● Work to do
a) State whether each statement agrees with the passage on Marathwada, answering yes or no and quoting the deciding words: (i) the Main Experimental Farm at Parbhani began in 1918; (ii) under the Nizam's rule, agricultural education was offered at Parbhani; (iii) the satellite campus in Jalna was established in 2018.
b) Reproduce the part of the passage on Marathwada that starts at "The foundation of" and ends at "established in 2018.", keeping every word unchanged.

───── Selection

The region also has good government engineering colleges such as SGGS Nanded, Aurangabad Government Engineering College.
It also has three major universities, being Dr. Babasaheb Ambedkar Marathwada University at Aurangabad, Vasantrao Naik Marathwada Agricultural University at Parbhani, and Swami Ramanand Teerth Marathwada University at Nanded.

The foundation of agricultural research in Marathwada region of Hyderabad state was laid by the by the 7th Nizam of Hyderabad Mir Osman Ali Khan with the commencement of the Main Experimental Farm in 1918 in Parbhani. During the Nizam's rule agricultural education was available only at Hyderabad; crop research centers for sorghum, cotton and fruits existed in Parbhani. After independence, this facility was developed further by the Indian government which was renamed as Marathwada Agriculture University on 18 May 1972. The Institute of Chemical Technology, Mumbai (formerly known as UDCT) has a satellite campus located in Jalna which was established in 2018.

──────────
───── Data listing

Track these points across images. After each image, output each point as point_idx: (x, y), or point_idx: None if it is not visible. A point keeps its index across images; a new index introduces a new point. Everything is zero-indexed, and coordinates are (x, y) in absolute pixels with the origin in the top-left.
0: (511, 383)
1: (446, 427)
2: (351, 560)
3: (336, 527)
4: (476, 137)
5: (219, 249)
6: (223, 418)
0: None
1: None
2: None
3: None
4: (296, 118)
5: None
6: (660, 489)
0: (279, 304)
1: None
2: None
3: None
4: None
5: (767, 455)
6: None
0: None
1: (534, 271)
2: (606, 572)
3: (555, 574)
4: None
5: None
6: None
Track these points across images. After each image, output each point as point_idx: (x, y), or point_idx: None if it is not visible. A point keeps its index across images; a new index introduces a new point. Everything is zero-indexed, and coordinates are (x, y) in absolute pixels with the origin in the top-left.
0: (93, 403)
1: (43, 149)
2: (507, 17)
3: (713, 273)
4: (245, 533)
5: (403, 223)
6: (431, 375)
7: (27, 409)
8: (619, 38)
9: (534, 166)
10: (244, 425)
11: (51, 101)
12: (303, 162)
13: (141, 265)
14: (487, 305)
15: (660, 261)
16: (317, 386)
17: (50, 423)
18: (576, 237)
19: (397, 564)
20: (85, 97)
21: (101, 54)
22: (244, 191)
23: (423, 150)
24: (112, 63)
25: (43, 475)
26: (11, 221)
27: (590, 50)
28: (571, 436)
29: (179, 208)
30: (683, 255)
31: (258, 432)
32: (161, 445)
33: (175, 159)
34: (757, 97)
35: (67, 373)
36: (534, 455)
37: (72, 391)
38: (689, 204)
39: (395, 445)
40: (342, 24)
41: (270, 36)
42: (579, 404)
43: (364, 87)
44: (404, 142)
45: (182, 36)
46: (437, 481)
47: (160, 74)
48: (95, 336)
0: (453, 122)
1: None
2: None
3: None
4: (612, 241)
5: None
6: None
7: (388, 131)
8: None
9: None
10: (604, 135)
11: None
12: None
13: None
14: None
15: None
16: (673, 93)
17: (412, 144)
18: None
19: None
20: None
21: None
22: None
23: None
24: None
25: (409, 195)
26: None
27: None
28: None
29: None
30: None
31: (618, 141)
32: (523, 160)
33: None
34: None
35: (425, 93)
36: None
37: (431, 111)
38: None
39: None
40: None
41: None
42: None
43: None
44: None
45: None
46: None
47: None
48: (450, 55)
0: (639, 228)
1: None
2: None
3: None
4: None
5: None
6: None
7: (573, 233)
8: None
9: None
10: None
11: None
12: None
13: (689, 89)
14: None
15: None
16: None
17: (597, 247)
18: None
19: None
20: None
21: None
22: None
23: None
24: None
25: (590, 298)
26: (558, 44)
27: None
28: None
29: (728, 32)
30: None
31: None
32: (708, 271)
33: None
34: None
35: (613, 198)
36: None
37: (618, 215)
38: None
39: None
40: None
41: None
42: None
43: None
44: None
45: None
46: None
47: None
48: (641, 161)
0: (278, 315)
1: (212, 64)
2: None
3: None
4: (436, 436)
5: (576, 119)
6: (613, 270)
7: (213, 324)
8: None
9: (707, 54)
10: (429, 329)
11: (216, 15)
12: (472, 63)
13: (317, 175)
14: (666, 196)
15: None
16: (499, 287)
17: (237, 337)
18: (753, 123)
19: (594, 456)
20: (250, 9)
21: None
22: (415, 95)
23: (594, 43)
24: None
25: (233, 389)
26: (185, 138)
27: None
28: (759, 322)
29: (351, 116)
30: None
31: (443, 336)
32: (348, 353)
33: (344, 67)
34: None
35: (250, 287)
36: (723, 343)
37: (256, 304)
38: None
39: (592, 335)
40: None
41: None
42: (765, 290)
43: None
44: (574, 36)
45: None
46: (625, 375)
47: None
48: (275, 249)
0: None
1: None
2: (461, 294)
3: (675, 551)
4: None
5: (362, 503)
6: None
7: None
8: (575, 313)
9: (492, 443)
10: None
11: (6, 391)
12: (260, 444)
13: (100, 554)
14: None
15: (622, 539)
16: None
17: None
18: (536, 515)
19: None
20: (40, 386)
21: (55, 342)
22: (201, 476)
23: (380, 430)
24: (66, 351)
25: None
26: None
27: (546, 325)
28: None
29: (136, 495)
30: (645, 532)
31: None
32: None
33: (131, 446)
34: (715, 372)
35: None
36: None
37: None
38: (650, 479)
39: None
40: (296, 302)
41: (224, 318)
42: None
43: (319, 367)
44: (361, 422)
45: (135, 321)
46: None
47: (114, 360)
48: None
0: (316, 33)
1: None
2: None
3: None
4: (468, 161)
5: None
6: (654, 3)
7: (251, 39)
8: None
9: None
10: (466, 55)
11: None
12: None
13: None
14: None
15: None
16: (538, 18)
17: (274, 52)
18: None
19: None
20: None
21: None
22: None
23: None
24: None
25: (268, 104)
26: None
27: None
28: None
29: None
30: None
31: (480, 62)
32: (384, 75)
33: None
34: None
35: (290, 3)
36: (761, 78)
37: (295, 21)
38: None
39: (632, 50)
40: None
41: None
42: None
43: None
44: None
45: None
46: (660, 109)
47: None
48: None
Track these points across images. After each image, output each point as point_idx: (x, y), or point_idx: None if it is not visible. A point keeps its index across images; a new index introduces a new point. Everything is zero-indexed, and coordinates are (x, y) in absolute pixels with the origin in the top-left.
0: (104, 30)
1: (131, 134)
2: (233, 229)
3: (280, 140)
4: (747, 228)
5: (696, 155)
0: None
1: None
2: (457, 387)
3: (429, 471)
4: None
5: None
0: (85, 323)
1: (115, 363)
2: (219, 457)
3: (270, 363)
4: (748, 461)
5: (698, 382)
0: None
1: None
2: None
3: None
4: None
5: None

──────────

● Exercise responses
a)
(i) Yes: "the commencement of the Main Experimental Farm in 1918 in Parbhani"
(ii) No: "During the Nizam's rule agricultural education was available only at Hyderabad"
(iii) Yes: "has a satellite campus located in Jalna which was established in 2018"

b)
The foundation of agricultural research in Marathwada region of Hyderabad state was laid by the by the 7th Nizam of Hyderabad Mir Osman Ali Khan with the commencement of the Main Experimental Farm in 1918 in Parbhani. During the Nizam's rule agricultural education was available only at Hyderabad; crop research centers for sorghum, cotton and fruits existed in Parbhani. After independence, this facility was developed further by the Indian government which was renamed as Marathwada Agriculture University on 18 May 1972. The Institute of Chemical Technology, Mumbai (formerly known as UDCT) has a satellite campus located in Jalna which was established in 2018.